We enter the museum through a grand lobby that develops over several levels, linking Damascus Road to the museum gardens below. The permanent exhibition space is situated above the lobby, and the temporary exhibition space below, on the garden level. Next to this, there is a performing arts space which will offer an important program complementing the exhibitions and which we propose to extend to the outside space with an amphitheater. The visitor can experience the different spaces via a ramp situated in the lower part of the Campanile that ties all the public spaces of the museum together, including the terrace and the garden.
E How does the design aid the idea of the museum being an inclusive space that is inviting to the community?
I was very keen to anchor this project into the city and its urban tissue, in relation to the existing cultural institutions around it, and make it a place that strongly belongs to Beirut’s identity; a place that is artistic, cultural and social at the same time.
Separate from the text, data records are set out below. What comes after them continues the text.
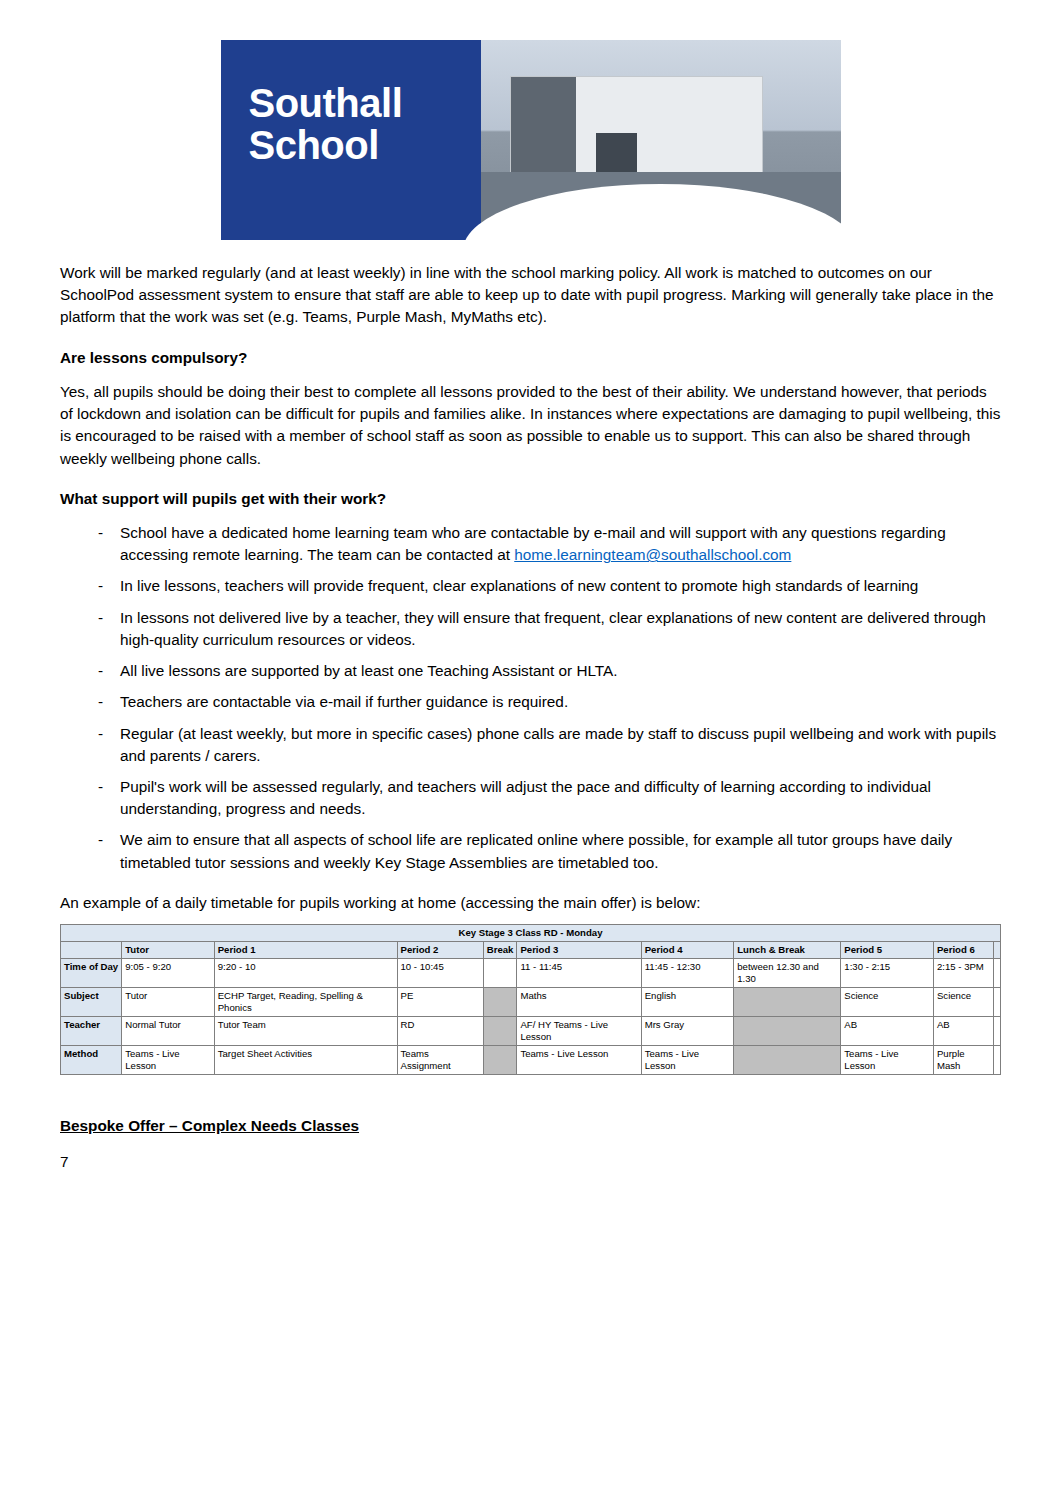Southall School
Work will be marked regularly (and at least weekly) in line with the school marking policy. All work is matched to outcomes on our SchoolPod assessment system to ensure that staff are able to keep up to date with pupil progress. Marking will generally take place in the platform that the work was set (e.g. Teams, Purple Mash, MyMaths etc).
Are lessons compulsory?
Yes, all pupils should be doing their best to complete all lessons provided to the best of their ability. We understand however, that periods of lockdown and isolation can be difficult for pupils and families alike. In instances where expectations are damaging to pupil wellbeing, this is encouraged to be raised with a member of school staff as soon as possible to enable us to support. This can also be shared through weekly wellbeing phone calls.
What support will pupils get with their work?
School have a dedicated home learning team who are contactable by e-mail and will support with any questions regarding accessing remote learning. The team can be contacted at home.learningteam@southallschool.com
In live lessons, teachers will provide frequent, clear explanations of new content to promote high standards of learning
In lessons not delivered live by a teacher, they will ensure that frequent, clear explanations of new content are delivered through high-quality curriculum resources or videos.
All live lessons are supported by at least one Teaching Assistant or HLTA.
Teachers are contactable via e-mail if further guidance is required.
Regular (at least weekly, but more in specific cases) phone calls are made by staff to discuss pupil wellbeing and work with pupils and parents / carers.
Pupil's work will be assessed regularly, and teachers will adjust the pace and difficulty of learning according to individual understanding, progress and needs.
We aim to ensure that all aspects of school life are replicated online where possible, for example all tutor groups have daily timetabled tutor sessions and weekly Key Stage Assemblies are timetabled too.
An example of a daily timetable for pupils working at home (accessing the main offer) is below:
| Key Stage 3 Class RD - Monday |
| | Tutor | Period 1 | Period 2 | Break | Period 3 | Period 4 | Lunch & Break | Period 5 | Period 6 | |
| Time of Day | 9:05 - 9:20 | 9:20 - 10 | 10 - 10:45 | | 11 - 11:45 | 11:45 - 12:30 | between 12.30 and 1.30 | 1:30 - 2:15 | 2:15 - 3PM | |
| Subject | Tutor | ECHP Target, Reading, Spelling & Phonics | PE | | Maths | English | | Science | Science | |
| Teacher | Normal Tutor | Tutor Team | RD | | AF/ HY Teams - Live Lesson | Mrs Gray | | AB | AB | |
| Method | Teams - Live Lesson | Target Sheet Activities | Teams Assignment | | Teams - Live Lesson | Teams - Live Lesson | | Teams - Live Lesson | Purple Mash | |
Bespoke Offer – Complex Needs Classes
7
The garden that develops around the well is a strong component in this regard. It is inscribed into the continuity of the green band that begins with Horsh Beirut [down the street]and continues through the USJ campus. It adds a very important value to this site and its surroundings. It transforms the site into a territory of art, with the presence of water that will trace the route of the visitor from the mineral rock promenade on the terrace on Damascus Road to the lush vegetation below. This garden will become a meeting place, a place where people can spend time, visit the exhibitions and experience the artistic interventions that will take place in the Campanile.
E What are some elements of the design that particularly stand out?
After the garden, and in complement with the mineral bedrock, the Campanile is certainly the element that will stand out as an architectural expression of art. Beyond its various possibilities of use, it will become, through its multiple expressions, a tower of wind and water, a tower of light, a tower of knowledge, a tower of memory and a tower of music, by virtue of its façade, which is made like a musical score with enameled bricks taking on the changing reflections of the light and sky.